Weighted Crunch

Weighted Crunch

The Weighted Crunch is a dynamic abdominal exercise that targets the rectus abdominis, commonly known as the "six-pack" muscles. Adding resistance to this exercise enhances the intensity and encourages muscle growth, strength, and definition. By using a weight plate, dumbbell, or medicine ball, you can challenge your core in a way that bodyweight exercises alone cannot. To perform a Weighted Crunch, lie on your back with your knees bent and feet flat on the ground. Hold the weight against your chest, keeping your elbows out and your shoulders relaxed. Engage your core muscles by drawing your belly button towards your spine. Exhale as you lift your upper body off the ground, curling your torso towards your thighs. Pause for a moment at the top, feeling the contraction in your abdominals, and then slowly lower back down to the starting position. By incorporating Weighted Crunches into your workout routine, you can effectively strengthen your abdominal muscles, improve spinal stability, and enhance overall core strength. Remember to start with a weight that allows you to maintain proper form and gradually increase the resistance as you become more comfortable with the exercise. Challenge yourself with different variations, such as twisting movements or performing the exercise on an unstable surface, to make it even more challenging and engaging for your muscles.

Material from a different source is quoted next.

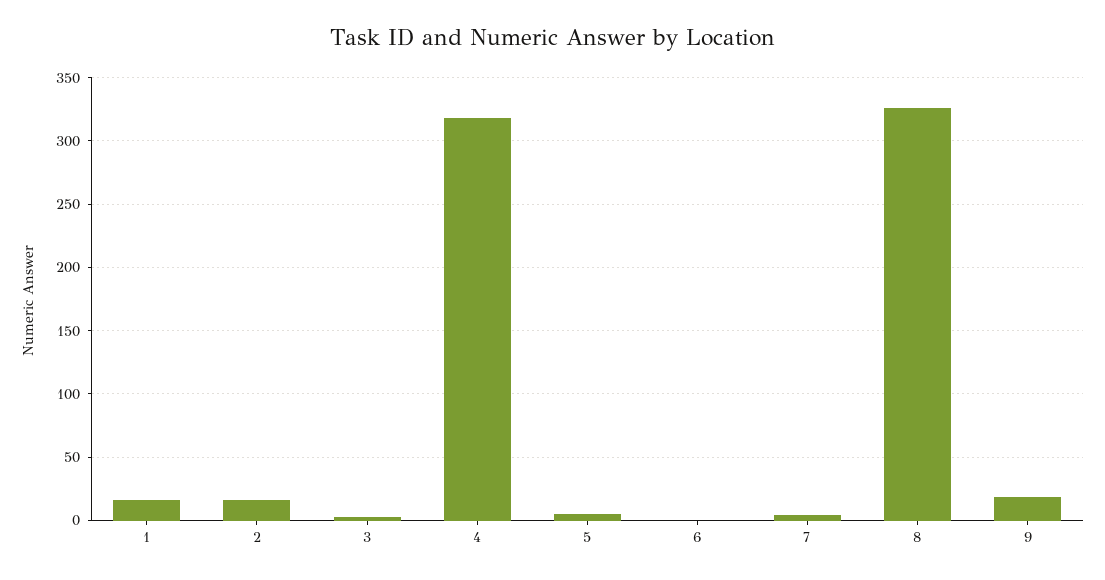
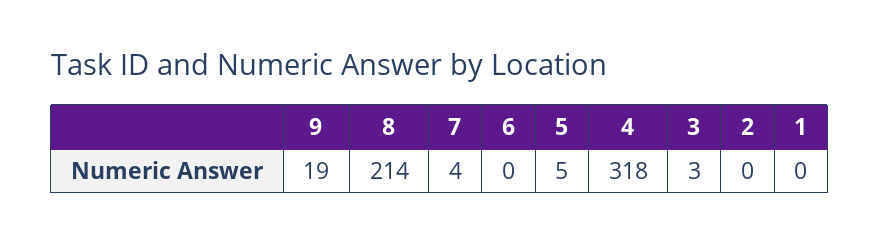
1: 15 -> 0
2: 15 -> 0
8: 325 -> 214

Combine the Weighted Crunch with other compound movements and exercises that target different parts of your core, such as planks, Russian twists, or bicycle crunches, to create a well-rounded abdominal workout. Just like any exercise, proper form, control, and consistency are key to getting the most out of the Weighted Crunch. Incorporate it into your training regimen, along with a balanced diet and regular cardiovascular exercise, to sculpt strong, defined abs and improve overall functional fitness.

Instructions

  • Lie down on your back on a mat or a comfortable surface.
  • Bend your knees and place your feet flat on the floor, hip-width apart.
  • Hold a dumbbell with both hands and extend your arms straight up towards the ceiling.
  • Engage your core by drawing your belly button towards your spine.
  • Exhale and slowly lift your upper body off the mat, curling towards your knees while keeping your lower back on the mat.
  • Continue to curl up until your shoulder blades are off the mat.
  • Pause for a moment at the top of the movement, squeezing your abdominals.
  • Inhale and slowly lower your upper body back down to the starting position, maintaining control.
  • Repeat for the desired number of repetitions.

Tips & Tricks

  • Focus on engaging your core muscles throughout the entire exercise.
  • Use a weight that is challenging but allows you to maintain proper form.
  • Do not pull on your neck or head during the movement.
  • Exhale as you contract your abs and inhale as you return to the starting position.
  • Keep your lower back flat on the mat or floor throughout the exercise.
  • If using a weight plate, hold it close to your chest to increase resistance.
  • Try different variations like the cable crunch or decline weighted crunch for added challenge.
  • Add variety to your routine by incorporating other core exercises like planks, Russian twists, or bicycle crunches.
  • Ensure you have proper nutrition and hydration to support your fitness goals.
  • Allow adequate rest and recovery between workout sessions to avoid overtraining.